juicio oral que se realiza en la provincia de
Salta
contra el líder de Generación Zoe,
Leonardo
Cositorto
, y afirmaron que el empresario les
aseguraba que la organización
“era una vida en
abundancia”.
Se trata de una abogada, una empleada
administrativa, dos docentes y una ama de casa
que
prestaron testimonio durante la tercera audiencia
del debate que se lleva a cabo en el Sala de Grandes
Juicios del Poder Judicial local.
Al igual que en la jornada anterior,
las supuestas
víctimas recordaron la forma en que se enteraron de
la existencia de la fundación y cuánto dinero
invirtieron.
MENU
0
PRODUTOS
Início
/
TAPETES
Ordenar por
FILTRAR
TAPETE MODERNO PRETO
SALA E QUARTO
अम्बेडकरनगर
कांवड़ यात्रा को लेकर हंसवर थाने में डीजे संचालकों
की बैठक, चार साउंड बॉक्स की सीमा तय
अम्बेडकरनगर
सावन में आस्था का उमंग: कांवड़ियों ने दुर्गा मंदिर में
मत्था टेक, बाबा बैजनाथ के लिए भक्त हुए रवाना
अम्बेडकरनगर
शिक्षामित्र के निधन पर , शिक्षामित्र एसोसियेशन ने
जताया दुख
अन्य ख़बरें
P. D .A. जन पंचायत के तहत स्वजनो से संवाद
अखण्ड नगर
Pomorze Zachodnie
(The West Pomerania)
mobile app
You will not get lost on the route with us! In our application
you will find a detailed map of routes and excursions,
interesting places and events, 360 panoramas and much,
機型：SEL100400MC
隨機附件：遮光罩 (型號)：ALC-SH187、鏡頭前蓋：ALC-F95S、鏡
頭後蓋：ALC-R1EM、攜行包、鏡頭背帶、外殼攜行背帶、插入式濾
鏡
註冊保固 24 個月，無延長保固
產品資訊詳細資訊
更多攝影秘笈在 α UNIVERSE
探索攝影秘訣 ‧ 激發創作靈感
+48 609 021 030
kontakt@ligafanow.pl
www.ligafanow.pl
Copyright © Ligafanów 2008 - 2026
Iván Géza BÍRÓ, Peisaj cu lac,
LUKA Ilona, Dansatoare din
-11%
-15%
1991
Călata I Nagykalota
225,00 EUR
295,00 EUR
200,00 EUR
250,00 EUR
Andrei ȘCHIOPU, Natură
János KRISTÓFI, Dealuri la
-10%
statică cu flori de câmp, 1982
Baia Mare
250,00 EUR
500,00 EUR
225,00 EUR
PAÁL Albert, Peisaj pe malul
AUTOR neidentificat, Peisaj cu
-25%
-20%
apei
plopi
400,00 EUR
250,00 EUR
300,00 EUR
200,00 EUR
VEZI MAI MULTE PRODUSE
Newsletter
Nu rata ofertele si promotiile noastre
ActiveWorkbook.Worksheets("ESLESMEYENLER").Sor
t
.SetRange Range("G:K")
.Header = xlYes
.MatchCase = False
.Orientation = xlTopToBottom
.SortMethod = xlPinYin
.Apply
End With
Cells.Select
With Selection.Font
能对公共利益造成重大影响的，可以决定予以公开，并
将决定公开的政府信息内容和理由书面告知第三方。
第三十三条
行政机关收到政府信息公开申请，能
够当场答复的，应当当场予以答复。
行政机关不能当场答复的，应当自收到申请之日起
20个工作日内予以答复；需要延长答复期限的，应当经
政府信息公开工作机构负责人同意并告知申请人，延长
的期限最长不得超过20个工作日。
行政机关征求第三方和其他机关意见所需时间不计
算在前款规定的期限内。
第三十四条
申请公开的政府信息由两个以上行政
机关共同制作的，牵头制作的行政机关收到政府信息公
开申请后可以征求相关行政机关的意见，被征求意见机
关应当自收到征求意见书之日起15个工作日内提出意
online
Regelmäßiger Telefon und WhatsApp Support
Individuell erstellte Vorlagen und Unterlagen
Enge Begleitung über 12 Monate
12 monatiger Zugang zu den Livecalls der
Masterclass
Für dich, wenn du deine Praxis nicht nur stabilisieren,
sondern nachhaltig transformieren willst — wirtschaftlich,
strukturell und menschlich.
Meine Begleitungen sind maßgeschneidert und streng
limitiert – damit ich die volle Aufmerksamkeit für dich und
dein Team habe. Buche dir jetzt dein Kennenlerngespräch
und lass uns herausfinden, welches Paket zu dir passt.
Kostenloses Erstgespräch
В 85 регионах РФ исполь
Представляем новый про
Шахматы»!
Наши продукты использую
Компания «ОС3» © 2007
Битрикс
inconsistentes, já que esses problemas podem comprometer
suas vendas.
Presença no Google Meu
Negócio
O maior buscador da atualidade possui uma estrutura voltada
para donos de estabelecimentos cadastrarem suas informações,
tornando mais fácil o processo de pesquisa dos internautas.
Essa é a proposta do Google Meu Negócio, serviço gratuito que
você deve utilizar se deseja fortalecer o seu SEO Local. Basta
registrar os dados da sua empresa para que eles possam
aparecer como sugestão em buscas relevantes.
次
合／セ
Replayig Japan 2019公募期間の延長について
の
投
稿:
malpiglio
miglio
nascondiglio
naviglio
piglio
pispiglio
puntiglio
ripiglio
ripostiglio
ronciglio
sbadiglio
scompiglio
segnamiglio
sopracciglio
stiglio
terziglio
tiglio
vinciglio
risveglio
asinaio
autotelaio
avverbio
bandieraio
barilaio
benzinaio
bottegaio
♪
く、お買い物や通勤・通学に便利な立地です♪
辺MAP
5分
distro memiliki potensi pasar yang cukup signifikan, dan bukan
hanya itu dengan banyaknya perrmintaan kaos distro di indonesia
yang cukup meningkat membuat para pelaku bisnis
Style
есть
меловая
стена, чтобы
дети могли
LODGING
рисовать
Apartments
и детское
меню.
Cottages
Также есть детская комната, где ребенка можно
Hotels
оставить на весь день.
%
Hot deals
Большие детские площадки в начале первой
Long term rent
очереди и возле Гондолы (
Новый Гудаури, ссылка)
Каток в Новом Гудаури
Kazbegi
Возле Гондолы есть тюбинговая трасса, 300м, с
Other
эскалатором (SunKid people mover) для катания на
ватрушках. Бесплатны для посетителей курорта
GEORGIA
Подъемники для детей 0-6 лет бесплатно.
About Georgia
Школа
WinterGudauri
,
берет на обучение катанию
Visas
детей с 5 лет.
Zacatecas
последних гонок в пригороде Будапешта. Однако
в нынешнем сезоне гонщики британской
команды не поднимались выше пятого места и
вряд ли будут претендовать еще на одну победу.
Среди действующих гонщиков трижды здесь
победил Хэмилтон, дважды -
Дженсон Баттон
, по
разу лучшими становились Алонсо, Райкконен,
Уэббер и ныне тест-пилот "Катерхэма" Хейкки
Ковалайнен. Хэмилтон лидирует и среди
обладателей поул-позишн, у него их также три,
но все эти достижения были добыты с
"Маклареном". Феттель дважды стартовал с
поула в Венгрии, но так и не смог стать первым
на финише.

• • •

Count how many lines in the entries hold "Peisaj" and reply with that number alone.

3